The next day was the funeral. No invitations had been sent out; but the Kammerrath had been too much beloved in the region not to have many followers at his burial. Bräsig's Herr Count came, and it seemed as if he thought he was receiving an honor instead of conferring one. Bräsig himself was there, and stood in the room by the coffin, and while others bowed their heads and dropped their eyes, he stretched his wide open, and raised his eyebrows, and as Habermann passed by, he grasped his coat-sleeve, and, shaking his head, asked impressively, "Karl, what is human life?" but he said nothing more, and Jochen Nüssler, standing by his side, said softly to himself, "Yes, what shall we do about it?" And the laborers stood around, all the Pegels and Degels, and Päsels and Däsels, and as Pastor Behrens came from the other room, leading the youngest daughter by the hand, and, standing by the coffin, spoke a few words which would have gone to the heart even of a stranger, then many tears fell from all eyes. Tears of thankfulness were they, and tears of anxiety; the one for what they had enjoyed under the old master, the other for their unknown future under the new master.

When his remarks were ended, the procession started for the Gurlitz church-yard. The coffin was placed in a carriage, and Daniel Sadenwater sat by it, with his quiet old face as stiff and motionless as if he were set up for a monument at his master's grave. Then came the carriage with the four children, then the Herr Count, then Pastor Behrens and Franz, who wished to take Habermann with them, but he declined, he would go with the laborers; then Jochen Nüssler and others, and finally Habermann, on foot, with Bräsig and the laborers.

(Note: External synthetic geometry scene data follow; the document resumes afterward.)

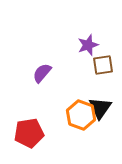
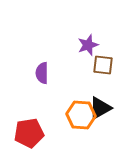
brown square: rotated 15 degrees clockwise
purple semicircle: rotated 40 degrees counterclockwise
black triangle: rotated 25 degrees clockwise
orange hexagon: rotated 16 degrees counterclockwise
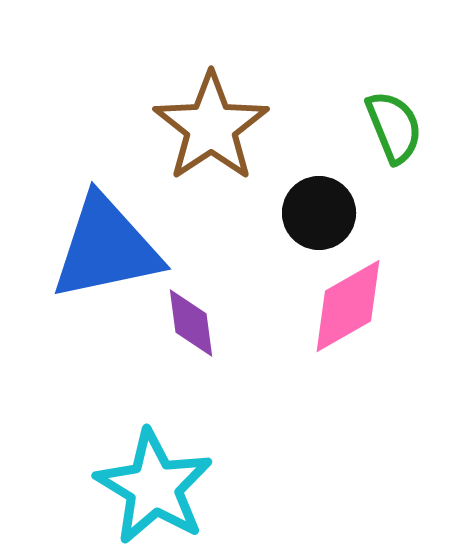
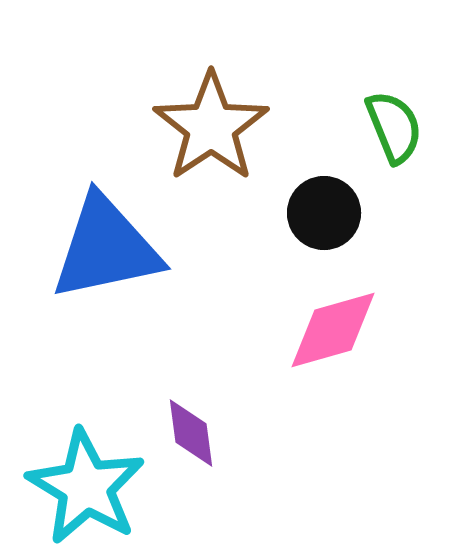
black circle: moved 5 px right
pink diamond: moved 15 px left, 24 px down; rotated 14 degrees clockwise
purple diamond: moved 110 px down
cyan star: moved 68 px left
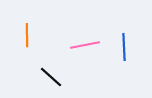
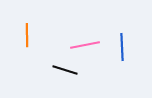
blue line: moved 2 px left
black line: moved 14 px right, 7 px up; rotated 25 degrees counterclockwise
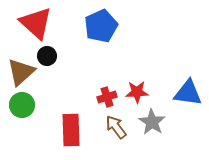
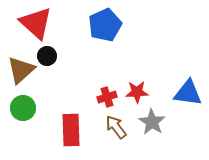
blue pentagon: moved 4 px right, 1 px up
brown triangle: moved 2 px up
green circle: moved 1 px right, 3 px down
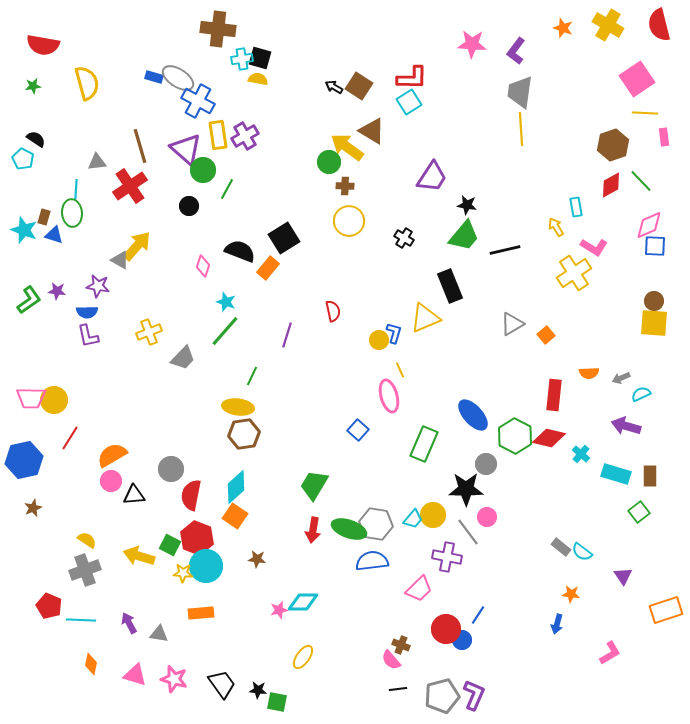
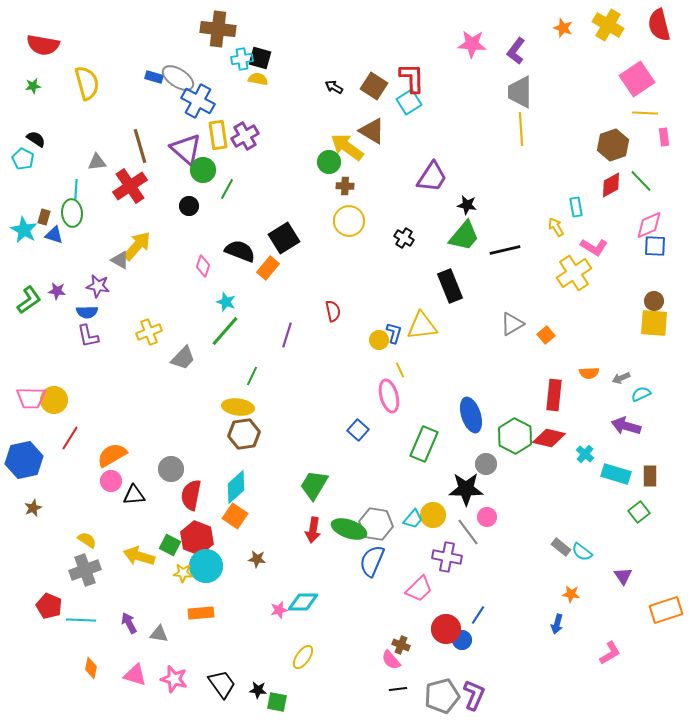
red L-shape at (412, 78): rotated 92 degrees counterclockwise
brown square at (359, 86): moved 15 px right
gray trapezoid at (520, 92): rotated 8 degrees counterclockwise
cyan star at (24, 230): rotated 8 degrees clockwise
yellow triangle at (425, 318): moved 3 px left, 8 px down; rotated 16 degrees clockwise
blue ellipse at (473, 415): moved 2 px left; rotated 24 degrees clockwise
cyan cross at (581, 454): moved 4 px right
blue semicircle at (372, 561): rotated 60 degrees counterclockwise
orange diamond at (91, 664): moved 4 px down
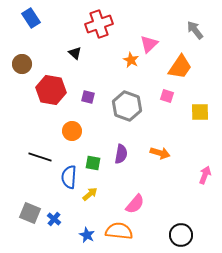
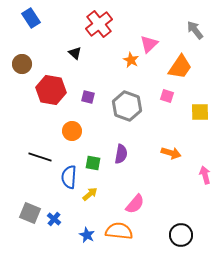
red cross: rotated 20 degrees counterclockwise
orange arrow: moved 11 px right
pink arrow: rotated 36 degrees counterclockwise
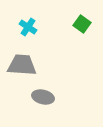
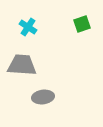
green square: rotated 36 degrees clockwise
gray ellipse: rotated 20 degrees counterclockwise
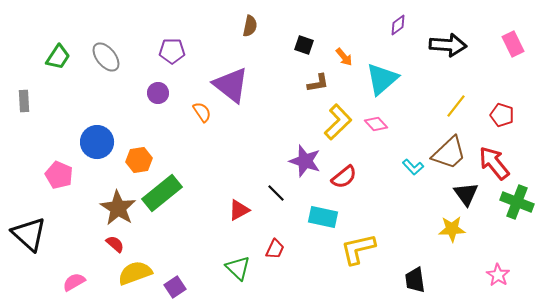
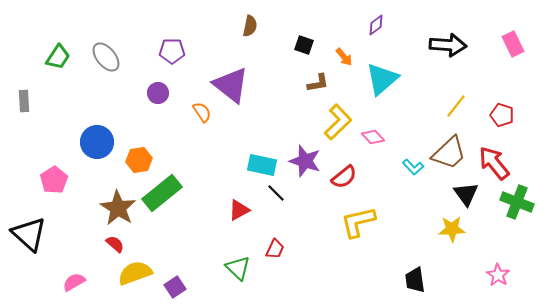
purple diamond at (398, 25): moved 22 px left
pink diamond at (376, 124): moved 3 px left, 13 px down
pink pentagon at (59, 175): moved 5 px left, 5 px down; rotated 16 degrees clockwise
cyan rectangle at (323, 217): moved 61 px left, 52 px up
yellow L-shape at (358, 249): moved 27 px up
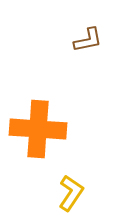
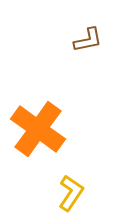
orange cross: rotated 32 degrees clockwise
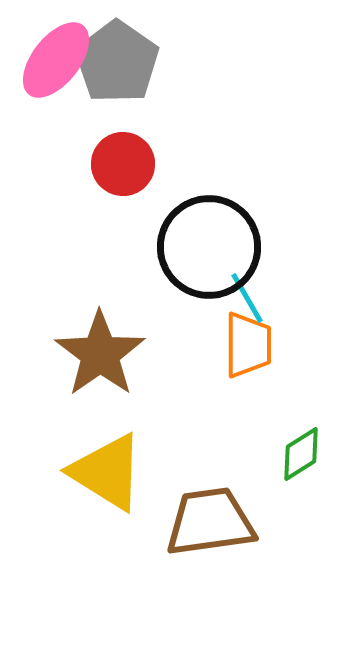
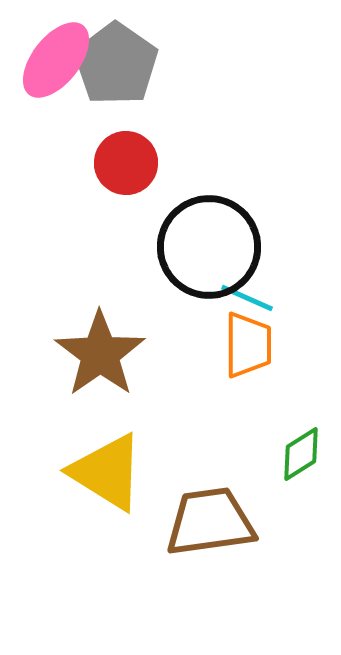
gray pentagon: moved 1 px left, 2 px down
red circle: moved 3 px right, 1 px up
cyan line: rotated 36 degrees counterclockwise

Close by Gurlitz, Bräsig touched Habermann, and whispered, "Karl, I have it, now."

"What have you, Zachary?"

"The pension from my gracious Herr Count. The last time I was with you, I went round to see him, and he gave it to me, paragraph for paragraph: two hundred and fifty thalers in gold, a living, rent free, in the mill-house at Haunerwiem,--there is a little garden there too, for vegetables,--and a bit of land for potatoes."

"Well, Zachary, I am glad you have such a comfortable provision for your old age."

"Eh, yes. Karl, that does very well, and with my interest from the capital which I have laid up, I shall want for nothing. But what are they stopping for, ahead?"